Cell Communication & Receptor Families

Cell Communication

Cell Communication Importance

• Essential for body function, environmental sensing, and response.
• Understanding it is crucial because:
  • Disorders can lead to diseases (e.g., nervous and endocrine system).
  • Most drugs act by modifying cell-to-cell communication.

Types of Cell Signaling

• Local Signaling:
  • Paracrine: signaling molecule acts on nearby cells (e.g., immune responses).
  • Synaptic: communication between neurons (e.g., thoughts and memories).
• Long Distance Signaling:
  • Endocrine: hormone released into bloodstream, travels to target cell (e.g., insulin).

Cell Signaling Stages

1. Reception: signaling molecule binds to receptor.
2. Transduction: signaling pathway initiated.
3. Response: cellular response activated (e.g., enzyme activation).

Receptors

• Proteins that bind to signaling molecules (ligands/agonists) to elicit a response.
• Hydrophilic molecule receptors are on the cell surface.
• Hydrophobic molecule receptors are intracellular.
• Transduction pathway and response depend on receptor type and cell type.

Receptor Families

1. Ligand-gated ion channels
2. G protein-coupled receptors
3. Tyrosine kinase receptors
4. Steroid receptors

Neurotransmission Receptors

1. Ligand-gated ion channels:
   • Fast, direct neurotransmission.
   • Ions flow into/out of cell, changing membrane voltage (IPSPs and EPSPs).
2. G protein-coupled receptors:
   • Slower, indirect neurotransmission.
   • Activation modifies depolarization or hyperpolarization.
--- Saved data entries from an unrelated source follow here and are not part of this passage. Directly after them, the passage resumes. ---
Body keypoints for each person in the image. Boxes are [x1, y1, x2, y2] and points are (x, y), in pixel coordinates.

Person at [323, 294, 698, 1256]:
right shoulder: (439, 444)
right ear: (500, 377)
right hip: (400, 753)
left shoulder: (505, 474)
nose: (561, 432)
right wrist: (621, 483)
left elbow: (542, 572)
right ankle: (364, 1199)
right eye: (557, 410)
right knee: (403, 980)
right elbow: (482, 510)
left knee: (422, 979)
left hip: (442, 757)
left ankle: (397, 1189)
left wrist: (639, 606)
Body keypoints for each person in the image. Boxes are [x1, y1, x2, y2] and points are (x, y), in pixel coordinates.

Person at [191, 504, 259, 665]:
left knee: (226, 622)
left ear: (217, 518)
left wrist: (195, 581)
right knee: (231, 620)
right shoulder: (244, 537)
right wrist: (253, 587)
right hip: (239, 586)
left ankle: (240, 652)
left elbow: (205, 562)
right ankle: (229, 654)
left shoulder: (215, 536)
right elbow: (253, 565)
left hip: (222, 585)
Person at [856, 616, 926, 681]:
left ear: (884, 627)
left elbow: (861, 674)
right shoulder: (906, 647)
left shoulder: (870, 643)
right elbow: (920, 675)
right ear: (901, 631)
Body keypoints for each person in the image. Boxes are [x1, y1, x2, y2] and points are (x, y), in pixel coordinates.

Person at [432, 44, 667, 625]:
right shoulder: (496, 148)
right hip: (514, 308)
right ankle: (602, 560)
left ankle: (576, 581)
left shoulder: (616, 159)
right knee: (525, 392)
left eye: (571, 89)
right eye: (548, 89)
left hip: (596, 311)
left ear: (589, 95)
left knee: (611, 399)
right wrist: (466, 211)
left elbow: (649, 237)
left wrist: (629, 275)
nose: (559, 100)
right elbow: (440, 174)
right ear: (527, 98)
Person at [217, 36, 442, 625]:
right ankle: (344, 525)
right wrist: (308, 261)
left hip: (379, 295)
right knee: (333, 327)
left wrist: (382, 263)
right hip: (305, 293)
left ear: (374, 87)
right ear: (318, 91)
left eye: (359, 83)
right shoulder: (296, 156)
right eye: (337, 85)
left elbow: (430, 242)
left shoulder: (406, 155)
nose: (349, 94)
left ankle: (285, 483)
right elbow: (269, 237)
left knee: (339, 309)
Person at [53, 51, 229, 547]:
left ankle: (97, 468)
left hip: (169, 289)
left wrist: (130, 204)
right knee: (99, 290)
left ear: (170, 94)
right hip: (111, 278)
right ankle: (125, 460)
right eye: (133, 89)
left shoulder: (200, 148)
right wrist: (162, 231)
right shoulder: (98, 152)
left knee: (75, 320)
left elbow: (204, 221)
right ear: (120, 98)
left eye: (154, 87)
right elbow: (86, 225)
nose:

G Protein-Coupled Receptors

• Large family; many drug targets.
• Activation causes a cascade of effects.
• Phosphorylation (addition of phosphate groups by kinases) controls protein activity.
• Dephosphorylation (removal of phosphate groups by phosphatases) also controls protein activity.
• Amplification enables pronounced cellular response from low neurotransmitter concentrations.

Neurotransmitters

• Effect depends on receptors expressed by the postsynaptic cell.

Tyrosine Kinase Receptors

• Membrane receptors responding to hormones.
• Important for metabolism and growth.
• Receptor dimerization leads to autophosphorylation and activation of other proteins.
• Often involves phosphorylation cascades leading to gene transcription.

Steroid Receptors

• Intracellular receptors for lipophilic hormones.
• Translocation to nucleus, triggers gene transcription (slow process).